New mandatory data breach notification rules became effective on November 1, 2018.
The Personal Information Protection and Electronic Documents Act underwent significant changes on November 1, 2018. This federal legislation can apply to Quebec businesses. Businesses covered by the Act are subject to new, very strict, provisions regarding breaches of security safeguards.
SUMMARY OF CHANGES
Under the Act, businesses must now take action in the event of a “breach of security safeguards involving personal information under [their] control if it is reasonable in the circumstances to believe that the breach creates a real risk of significant harm to an individual.”
In the Act, a breach of security safeguards refers to “the loss of, unauthorized access to, or unauthorized disclosure of personal information resulting from a breach of an organization’s security safeguards […] or from a failure to establish [such] safeguards.”
According to the Act, “[s]ignificant harm includes bodily harm, humiliation, damage to reputation or relationships, loss of employment, business or professional opportunities, financial loss, identity theft, negative effects on the credit record and damage to or loss of property.” It is clear that this definition is very broad.
In the event that an organization discovers that a breach of security safeguards has occurred, it must quickly determine if the breach has created a real risk of significant harm, through a risk assessment with regard to those affected. In particular, the sensitivity of the information in question and the probability that it will be misused must be considered.
REPORTING A DATA BREACH
It is now mandatory to report such a breach to the Office of the Privacy Commissioner of Canada as soon as possible after the organization determines that there has in fact been a breach.
According to the Breach of Security Safeguards Regulations, such breaches must be reported in writing, and must contain the following information about the breach: a) the circumstances and cause; b) the date it occurred; c) the type of data; d) the number of individuals affected; e) steps the organization has taken to reduce the risk of harm for individuals affected; f) steps taken by the organization to notify the individuals affected; and g) the name and contact information of a representative of the organization who can answer questions about the breach.
NOTIFYING AFFECTED INDIVIDUALS OF THE BREACH
It is also mandatory to notify individuals of a data breach involving their personal information, unless otherwise prohibited by law, as soon as possible after the organization concludes that there has in fact been a breach.

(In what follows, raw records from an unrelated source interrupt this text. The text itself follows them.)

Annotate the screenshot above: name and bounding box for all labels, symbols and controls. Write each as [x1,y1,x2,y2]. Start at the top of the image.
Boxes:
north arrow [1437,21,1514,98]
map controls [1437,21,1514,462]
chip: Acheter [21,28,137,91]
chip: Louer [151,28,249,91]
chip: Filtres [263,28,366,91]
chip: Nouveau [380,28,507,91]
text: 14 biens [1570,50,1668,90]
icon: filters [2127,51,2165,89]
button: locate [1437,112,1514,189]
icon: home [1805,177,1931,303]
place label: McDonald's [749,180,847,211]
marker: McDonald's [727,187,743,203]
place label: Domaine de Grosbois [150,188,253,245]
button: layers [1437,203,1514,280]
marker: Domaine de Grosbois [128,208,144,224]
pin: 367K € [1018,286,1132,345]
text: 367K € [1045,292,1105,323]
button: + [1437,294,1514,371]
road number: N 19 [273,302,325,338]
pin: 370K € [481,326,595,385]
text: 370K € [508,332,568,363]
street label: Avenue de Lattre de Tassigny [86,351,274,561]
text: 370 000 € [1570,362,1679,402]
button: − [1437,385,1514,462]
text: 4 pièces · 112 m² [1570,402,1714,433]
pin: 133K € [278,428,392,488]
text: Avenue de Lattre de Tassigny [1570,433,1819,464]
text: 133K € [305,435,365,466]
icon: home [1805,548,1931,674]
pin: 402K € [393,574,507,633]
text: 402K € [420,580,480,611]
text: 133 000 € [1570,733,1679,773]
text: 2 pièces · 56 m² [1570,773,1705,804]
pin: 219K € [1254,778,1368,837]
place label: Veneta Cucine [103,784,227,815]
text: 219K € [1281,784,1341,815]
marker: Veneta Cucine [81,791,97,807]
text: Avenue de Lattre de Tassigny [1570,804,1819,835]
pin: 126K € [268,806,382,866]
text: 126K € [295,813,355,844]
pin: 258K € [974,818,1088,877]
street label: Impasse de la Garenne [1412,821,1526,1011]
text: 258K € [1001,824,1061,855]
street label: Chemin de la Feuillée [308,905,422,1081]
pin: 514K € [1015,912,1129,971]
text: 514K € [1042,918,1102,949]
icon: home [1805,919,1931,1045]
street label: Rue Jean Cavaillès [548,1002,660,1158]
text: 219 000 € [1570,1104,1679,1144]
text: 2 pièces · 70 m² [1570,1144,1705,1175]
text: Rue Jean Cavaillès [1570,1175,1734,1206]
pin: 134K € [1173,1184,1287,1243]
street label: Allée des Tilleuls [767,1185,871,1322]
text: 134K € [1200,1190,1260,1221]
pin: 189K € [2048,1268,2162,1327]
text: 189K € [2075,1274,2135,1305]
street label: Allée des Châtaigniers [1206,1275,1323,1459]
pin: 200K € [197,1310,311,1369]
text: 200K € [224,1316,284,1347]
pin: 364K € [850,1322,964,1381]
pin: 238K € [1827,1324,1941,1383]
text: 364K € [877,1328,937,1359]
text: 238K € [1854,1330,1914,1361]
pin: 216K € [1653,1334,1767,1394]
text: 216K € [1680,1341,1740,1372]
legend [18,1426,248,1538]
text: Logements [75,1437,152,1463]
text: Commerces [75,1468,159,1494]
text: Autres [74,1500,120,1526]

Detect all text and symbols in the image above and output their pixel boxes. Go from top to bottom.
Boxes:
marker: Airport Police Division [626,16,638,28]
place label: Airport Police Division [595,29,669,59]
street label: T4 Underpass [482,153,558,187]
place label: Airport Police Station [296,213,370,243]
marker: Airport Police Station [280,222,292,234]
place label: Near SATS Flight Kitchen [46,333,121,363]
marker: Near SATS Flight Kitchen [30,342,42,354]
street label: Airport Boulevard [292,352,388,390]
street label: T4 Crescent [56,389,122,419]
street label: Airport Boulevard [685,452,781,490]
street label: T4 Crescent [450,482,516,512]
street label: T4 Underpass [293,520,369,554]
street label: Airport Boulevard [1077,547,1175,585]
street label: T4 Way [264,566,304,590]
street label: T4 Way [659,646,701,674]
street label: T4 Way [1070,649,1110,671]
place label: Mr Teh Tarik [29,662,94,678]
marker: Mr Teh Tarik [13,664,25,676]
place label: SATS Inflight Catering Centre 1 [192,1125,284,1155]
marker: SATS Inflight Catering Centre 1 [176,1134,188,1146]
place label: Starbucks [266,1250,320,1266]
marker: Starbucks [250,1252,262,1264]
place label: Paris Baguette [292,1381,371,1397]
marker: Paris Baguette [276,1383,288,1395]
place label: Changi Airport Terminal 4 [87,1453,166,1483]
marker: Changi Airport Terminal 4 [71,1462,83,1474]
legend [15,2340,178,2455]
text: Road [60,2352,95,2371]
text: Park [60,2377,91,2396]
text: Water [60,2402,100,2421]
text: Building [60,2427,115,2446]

According to the Breach of Security Safeguards Regulations, the notice must contain the following information about the breach: a) the circumstances; b) the day or period during which it occurred; c) the type of personal information; d) steps the organization has taken to reduce the risk of harm for individuals affected; e) steps affected individuals can take to reduce their own risk of harm; and f) contact information for individuals to find out more about the breach.
The Regulations also provide the form and manner for sending notices, whether directly or indirectly, based on factors set out in the Regulations, to be applied on a case-by-case basis.
DATA BREACH RECORD-KEEPING
Organizations must keep and maintain a record of all breaches of security safeguards related to personal information that they manage, even for cases in which breaches do not involve a real risk of significant harm to an individual. Records must be maintained for at least 24 months after breaches occur and must be provided to the Office of the Commissioner upon request.
additional obligations and consequences
It is mandatory, in some cases, to inform other organizations in order to reduce harm to individuals (e.g., credit card companies or credit-reporting agencies).
Failure to comply with these obligations will lead to penalties, which can be very high, with fines up to $100,000 per affected individual.
Therefore, it is now extremely important for businesses to implement adequate cybersecurity measures and policies. The Office of the Commissioner published guidance for businesses on reporting privacy breaches, which is very useful since it provides the minimum expectations of the Office of the Commissioner.
It is important to keep in mind that while Quebec’s Act respecting the protection of personal information in the private sector does not formally provide for mandatory reporting of security breaches, for many years, the Commission d’accès à l’information du Québec has nevertheless suggested that businesses do so voluntarily in a similar manner to that which is now mandatory under federal legislation.
Although the federal government excluded organizations, other than federal works, that operate businesses in Quebec from the federal legislation with regard to the collection, use, and disclosure of personal information within the province of Quebec, such legislation continues to apply, for example, for interprovincial and international operations. It is therefore important to be very careful before asserting that Quebec legislation, instead of federal legislation, will apply in the event of a security breach, given the very severe penalties for businesses that do not comply with their obligations under the legislation.
*Disclaimer: This publication is provided as an information service and may include items reported from other sources. We do not warrant its accuracy. This information is not meant as legal opinion or advice.